Philippe Richert : « Un signe fort vers l’ami­tié »

« Nous avons connu avec Oradour des moments de grande tris­tesse suite à cet épisode les plus ignobles de la guerre », dit Philippe Richert, président de la Région Alsace. « Nous savons comment le Limou­sin et l’Al­sace ont été oppo­sés. Les plaies ont cica­trisé, le dialogue est présent. J’ai fait venir le maire d’Ora­dour pour lui montrer l’es­pace dédié au drame de sa commune au Mémo­rial de l’Al­sace-Moselle. J’étais dans l’église d’Ora­dour lorsque Mgr Doré a fait son homé­lie. »

« Au-delà de la visite du président Hollande, la venue de Joachim Gauck est un nouveau moment qui, je l’es­père, sera l’oc­ca­sion de conso­li­der cette amitié. Et de montrer que des peuples qui se sont entre-tués peuvent se comprendre et construire un chemin vers la paix », pour­suit M. Richert. « Il s’agit d’une ardente exem­pla­rité par rapport à ce qui se passe dans d’autres régions du monde, comme en Syrie ou au Liban. »

« L’en­ga­ge­ment en faveur de la paix doit être fort. La visite de cet homme d’État peut être un signe fort pour progres­ser dans le sens de l’ami­tié. »

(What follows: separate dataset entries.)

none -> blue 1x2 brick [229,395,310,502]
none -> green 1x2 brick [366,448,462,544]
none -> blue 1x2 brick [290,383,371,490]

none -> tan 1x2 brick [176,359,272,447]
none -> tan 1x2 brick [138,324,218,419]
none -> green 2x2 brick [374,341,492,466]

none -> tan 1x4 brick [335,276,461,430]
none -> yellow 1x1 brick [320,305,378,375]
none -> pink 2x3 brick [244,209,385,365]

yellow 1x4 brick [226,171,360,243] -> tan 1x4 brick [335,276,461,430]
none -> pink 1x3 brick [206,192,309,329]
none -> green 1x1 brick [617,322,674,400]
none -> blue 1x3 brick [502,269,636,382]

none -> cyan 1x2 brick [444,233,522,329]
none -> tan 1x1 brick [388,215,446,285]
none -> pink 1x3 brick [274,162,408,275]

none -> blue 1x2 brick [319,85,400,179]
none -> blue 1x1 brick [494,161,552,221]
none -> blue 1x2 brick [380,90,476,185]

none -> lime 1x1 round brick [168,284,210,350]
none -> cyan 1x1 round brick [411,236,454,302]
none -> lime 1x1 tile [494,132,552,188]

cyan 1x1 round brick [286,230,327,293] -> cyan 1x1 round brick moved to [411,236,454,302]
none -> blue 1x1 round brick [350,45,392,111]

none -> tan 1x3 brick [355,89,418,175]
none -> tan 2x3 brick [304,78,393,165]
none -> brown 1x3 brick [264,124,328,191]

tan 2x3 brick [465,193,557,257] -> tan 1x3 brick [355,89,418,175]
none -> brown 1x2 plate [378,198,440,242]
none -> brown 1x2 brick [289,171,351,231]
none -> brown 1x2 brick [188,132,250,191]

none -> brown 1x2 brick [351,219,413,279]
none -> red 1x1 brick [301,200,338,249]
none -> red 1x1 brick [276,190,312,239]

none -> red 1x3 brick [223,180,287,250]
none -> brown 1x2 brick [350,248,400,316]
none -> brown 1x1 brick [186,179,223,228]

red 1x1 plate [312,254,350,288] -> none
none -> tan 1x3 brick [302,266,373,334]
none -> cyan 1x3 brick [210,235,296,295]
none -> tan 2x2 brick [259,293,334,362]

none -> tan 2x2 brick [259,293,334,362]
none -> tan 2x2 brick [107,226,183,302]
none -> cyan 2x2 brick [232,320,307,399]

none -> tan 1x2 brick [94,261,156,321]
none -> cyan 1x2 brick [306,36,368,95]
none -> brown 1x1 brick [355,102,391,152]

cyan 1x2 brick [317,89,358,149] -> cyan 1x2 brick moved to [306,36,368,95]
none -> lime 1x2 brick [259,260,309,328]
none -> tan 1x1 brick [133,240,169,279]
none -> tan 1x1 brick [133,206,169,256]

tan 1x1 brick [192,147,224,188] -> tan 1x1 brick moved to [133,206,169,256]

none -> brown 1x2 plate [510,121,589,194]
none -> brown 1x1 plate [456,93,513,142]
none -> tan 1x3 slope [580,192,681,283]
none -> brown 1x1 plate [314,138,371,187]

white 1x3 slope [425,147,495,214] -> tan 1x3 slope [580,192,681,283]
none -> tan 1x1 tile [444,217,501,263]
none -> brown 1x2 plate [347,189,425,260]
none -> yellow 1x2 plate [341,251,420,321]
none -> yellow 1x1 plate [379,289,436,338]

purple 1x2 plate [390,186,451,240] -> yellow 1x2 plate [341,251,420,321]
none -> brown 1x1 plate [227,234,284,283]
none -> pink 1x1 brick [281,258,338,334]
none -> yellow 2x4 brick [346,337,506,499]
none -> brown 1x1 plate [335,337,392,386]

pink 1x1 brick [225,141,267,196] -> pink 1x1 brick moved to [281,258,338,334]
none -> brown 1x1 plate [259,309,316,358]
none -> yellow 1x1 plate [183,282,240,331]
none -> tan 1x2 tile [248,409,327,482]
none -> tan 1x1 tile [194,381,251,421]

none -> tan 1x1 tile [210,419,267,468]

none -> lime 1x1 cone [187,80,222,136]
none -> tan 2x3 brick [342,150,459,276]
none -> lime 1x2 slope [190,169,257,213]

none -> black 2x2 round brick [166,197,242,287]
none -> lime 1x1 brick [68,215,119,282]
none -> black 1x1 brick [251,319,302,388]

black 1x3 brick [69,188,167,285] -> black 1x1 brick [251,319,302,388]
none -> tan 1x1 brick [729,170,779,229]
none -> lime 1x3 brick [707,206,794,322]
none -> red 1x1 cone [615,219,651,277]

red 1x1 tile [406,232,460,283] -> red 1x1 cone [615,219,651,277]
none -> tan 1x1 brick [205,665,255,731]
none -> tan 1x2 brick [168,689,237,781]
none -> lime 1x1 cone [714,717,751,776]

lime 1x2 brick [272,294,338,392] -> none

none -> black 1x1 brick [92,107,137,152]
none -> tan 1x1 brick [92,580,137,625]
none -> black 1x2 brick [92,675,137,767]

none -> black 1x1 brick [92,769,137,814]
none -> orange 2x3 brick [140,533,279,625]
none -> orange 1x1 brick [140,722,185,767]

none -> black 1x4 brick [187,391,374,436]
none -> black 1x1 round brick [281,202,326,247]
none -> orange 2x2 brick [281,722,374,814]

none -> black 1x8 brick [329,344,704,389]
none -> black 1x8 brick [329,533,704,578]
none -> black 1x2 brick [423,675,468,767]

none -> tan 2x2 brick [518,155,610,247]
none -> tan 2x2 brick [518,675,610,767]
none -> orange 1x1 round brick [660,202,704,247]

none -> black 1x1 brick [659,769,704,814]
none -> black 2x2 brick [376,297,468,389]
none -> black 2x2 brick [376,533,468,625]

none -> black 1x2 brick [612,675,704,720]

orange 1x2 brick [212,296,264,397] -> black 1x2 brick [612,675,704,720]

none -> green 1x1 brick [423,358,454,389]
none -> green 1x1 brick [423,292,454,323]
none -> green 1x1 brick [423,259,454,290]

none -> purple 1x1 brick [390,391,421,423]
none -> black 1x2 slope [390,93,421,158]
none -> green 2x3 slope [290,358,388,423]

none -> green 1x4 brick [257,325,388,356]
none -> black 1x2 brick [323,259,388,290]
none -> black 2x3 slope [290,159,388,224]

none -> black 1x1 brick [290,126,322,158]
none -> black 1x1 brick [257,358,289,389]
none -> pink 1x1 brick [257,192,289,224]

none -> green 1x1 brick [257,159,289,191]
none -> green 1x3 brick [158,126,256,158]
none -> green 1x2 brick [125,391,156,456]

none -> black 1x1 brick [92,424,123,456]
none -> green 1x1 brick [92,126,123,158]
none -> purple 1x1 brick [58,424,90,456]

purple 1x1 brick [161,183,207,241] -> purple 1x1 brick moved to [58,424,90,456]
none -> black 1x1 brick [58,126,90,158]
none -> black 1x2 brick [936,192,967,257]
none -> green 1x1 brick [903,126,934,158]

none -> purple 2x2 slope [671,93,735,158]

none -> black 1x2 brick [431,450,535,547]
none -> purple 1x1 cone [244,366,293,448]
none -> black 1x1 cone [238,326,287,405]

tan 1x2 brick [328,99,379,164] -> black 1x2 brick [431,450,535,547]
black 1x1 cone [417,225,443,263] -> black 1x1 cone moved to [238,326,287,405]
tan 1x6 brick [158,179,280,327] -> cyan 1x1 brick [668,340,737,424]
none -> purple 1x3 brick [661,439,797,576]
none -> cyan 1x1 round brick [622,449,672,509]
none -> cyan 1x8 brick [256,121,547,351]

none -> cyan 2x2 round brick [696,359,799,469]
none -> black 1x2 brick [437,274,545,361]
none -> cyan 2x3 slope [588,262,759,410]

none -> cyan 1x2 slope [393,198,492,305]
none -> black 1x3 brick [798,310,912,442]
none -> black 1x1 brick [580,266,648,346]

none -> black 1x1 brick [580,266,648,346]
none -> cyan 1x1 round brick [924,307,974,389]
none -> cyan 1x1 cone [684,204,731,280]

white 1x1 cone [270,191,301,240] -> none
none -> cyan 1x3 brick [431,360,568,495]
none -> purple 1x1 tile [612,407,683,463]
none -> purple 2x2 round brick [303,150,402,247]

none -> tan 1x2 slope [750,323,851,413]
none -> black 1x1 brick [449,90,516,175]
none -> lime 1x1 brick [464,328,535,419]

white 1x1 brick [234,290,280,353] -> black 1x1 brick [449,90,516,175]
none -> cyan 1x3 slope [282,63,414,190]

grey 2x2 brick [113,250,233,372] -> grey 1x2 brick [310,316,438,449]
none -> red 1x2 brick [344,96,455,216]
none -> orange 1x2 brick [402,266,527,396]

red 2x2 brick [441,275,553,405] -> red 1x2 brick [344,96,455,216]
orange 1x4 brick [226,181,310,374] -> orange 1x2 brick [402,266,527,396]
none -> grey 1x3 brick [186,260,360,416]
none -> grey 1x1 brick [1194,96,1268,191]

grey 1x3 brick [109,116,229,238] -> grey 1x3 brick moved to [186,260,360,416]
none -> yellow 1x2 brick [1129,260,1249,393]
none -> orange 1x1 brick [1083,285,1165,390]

René Gall, un malgré-nous « outré »

René Gall, président délé­gué de l’As­so­cia­tion des évadés et incor­po­rés de force du Bas-Rhin, se dit « outré » et « offusqué » par la visite de Joachim Gauck à Oradour, mais surtout par la présence à ses côtés de Robert Hébras que l’as­so­cia­tion a attaqué en justice.

« Je ne sais pas ce que le président alle­mand cherche », s’in­ter­roge l’an­cien incor­poré de force qui, à 87 ans, se dit aujourd’­hui inca­pable de pardon­ner à l’Al­le­magne la douleur qu’elle lui a infli­gée : « Je peux me souve­nir, mais je ne peux pas pardon­ner ». René Gall espère toute­fois que Joachim Gauck « inter­vien­dra pour réta­blir la vérité sur les Malgré-Nous », qu’« il parle des incor­po­rés de force » et qu’« il fera quelque chose pour nous ».

Mais la plaie reste ouverte. René Gall n’a « jamais digéré » les propos de Robert Hébras, et estime que certaines bles­sures entre Alsa­ciens et Limou­sins « ne guéri­ront jamais ». « On subit les malheurs et en plus on nous fait un procès. Ça nous révolte », dit-il.